» **元データ**:

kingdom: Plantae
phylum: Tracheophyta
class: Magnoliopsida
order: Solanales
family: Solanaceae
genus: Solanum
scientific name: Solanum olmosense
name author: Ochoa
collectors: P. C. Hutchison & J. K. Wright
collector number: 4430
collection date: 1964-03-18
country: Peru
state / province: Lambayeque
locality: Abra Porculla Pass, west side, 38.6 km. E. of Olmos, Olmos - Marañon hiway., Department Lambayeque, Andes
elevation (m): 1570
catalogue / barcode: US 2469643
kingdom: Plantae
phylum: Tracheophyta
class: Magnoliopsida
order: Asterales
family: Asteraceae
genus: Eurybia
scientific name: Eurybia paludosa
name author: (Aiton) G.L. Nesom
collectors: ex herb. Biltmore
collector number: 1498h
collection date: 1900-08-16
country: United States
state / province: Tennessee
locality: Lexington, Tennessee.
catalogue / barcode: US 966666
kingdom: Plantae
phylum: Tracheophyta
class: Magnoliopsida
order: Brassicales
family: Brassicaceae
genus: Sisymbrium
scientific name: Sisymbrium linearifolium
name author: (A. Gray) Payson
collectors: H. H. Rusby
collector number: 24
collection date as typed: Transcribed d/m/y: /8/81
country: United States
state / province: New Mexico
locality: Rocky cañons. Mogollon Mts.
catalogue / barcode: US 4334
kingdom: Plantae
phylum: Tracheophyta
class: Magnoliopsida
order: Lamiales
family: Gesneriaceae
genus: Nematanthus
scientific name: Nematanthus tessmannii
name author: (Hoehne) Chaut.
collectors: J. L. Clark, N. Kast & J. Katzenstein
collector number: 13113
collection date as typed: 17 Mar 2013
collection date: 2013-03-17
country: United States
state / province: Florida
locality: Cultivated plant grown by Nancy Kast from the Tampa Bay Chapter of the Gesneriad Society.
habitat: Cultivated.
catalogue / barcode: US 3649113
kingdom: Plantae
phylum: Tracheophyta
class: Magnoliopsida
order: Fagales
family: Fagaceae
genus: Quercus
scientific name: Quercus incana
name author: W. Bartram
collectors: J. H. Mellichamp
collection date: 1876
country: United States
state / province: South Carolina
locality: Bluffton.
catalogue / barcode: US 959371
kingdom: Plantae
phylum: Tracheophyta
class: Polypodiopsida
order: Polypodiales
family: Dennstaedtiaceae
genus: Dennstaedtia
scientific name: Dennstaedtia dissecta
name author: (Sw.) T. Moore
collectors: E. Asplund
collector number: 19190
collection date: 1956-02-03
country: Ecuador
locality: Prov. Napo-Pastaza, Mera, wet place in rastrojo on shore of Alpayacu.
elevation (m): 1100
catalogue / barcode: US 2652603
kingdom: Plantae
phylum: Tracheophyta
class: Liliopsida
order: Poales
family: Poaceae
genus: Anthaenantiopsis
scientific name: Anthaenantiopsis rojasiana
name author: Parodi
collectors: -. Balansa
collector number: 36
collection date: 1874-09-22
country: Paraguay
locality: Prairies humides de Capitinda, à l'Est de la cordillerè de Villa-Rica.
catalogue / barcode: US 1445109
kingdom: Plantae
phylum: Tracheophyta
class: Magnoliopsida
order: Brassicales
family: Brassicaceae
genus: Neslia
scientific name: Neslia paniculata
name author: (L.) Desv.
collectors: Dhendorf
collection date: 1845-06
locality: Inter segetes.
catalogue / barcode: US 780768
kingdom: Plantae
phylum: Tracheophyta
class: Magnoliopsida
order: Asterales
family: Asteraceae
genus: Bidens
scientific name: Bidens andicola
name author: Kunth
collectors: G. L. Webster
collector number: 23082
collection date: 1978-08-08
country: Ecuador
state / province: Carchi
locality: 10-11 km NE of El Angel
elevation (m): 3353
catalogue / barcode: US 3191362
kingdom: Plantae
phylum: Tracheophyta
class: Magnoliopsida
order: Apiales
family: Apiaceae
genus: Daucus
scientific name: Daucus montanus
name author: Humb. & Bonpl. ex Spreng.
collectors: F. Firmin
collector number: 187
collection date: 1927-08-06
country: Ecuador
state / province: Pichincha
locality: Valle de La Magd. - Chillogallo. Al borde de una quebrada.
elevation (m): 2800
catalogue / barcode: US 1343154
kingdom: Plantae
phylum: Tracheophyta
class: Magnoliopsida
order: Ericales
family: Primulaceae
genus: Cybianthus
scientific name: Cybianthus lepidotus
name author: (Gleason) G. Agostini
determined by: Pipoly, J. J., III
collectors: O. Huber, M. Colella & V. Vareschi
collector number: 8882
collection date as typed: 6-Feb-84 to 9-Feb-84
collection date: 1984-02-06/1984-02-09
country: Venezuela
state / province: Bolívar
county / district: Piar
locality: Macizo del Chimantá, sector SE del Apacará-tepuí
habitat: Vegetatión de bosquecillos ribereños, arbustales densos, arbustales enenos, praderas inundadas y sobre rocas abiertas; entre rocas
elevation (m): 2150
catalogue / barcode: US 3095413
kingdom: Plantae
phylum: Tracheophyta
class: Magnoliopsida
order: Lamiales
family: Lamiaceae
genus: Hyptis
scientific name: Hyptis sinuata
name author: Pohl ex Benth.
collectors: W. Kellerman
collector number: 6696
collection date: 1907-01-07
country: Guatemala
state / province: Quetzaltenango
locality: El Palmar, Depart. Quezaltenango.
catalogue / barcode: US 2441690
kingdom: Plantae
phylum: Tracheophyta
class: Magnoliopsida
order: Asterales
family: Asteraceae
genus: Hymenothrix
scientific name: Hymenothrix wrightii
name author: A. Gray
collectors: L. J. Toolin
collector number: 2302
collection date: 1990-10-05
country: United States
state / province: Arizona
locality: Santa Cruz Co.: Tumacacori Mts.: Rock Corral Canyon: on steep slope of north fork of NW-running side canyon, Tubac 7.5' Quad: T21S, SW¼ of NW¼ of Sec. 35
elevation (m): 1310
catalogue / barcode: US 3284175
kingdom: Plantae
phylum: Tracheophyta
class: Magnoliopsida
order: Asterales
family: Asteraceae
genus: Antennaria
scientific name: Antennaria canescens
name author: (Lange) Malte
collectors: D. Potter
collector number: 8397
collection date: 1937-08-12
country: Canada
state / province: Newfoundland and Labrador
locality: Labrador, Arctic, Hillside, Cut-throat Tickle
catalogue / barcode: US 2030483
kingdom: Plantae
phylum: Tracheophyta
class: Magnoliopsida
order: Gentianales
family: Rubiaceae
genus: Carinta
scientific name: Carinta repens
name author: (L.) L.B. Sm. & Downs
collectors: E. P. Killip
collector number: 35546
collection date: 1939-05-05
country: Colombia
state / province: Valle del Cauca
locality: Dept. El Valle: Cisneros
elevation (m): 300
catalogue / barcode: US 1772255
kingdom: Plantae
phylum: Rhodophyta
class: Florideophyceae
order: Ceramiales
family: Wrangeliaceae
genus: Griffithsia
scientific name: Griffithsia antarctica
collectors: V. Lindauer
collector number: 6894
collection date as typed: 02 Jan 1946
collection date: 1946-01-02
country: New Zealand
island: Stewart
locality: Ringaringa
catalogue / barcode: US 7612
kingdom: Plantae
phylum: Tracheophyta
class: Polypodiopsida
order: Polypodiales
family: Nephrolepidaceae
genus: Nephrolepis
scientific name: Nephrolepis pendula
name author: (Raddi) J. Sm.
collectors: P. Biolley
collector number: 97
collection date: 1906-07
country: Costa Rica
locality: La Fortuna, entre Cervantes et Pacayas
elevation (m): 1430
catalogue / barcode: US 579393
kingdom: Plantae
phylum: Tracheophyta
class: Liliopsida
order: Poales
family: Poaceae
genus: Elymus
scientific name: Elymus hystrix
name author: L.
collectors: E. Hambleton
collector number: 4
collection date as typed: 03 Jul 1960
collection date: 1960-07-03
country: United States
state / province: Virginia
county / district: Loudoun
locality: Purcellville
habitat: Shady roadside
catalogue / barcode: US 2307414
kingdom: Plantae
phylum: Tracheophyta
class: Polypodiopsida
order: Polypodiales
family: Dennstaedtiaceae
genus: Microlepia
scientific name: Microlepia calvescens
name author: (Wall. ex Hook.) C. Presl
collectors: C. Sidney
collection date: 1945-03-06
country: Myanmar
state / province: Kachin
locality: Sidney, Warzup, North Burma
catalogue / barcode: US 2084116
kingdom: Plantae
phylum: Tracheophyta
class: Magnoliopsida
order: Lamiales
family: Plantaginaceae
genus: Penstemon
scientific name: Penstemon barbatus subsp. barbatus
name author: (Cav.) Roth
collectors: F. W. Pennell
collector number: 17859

» **目的**:
レコードの先頭から「state / province: Lambayeque」を含む行まで（その行も含む）を、「country」を「nation」に置き換え、ほかは一切変えずにそれらの行だけを出力してください。

» **記述回答**:
kingdom: Plantae
phylum: Tracheophyta
class: Magnoliopsida
order: Solanales
family: Solanaceae
genus: Solanum
scientific name: Solanum olmosense
name author: Ochoa
collectors: P. C. Hutchison & J. K. Wright
collector number: 4430
collection date: 1964-03-18
nation: Peru
state / province: Lambayeque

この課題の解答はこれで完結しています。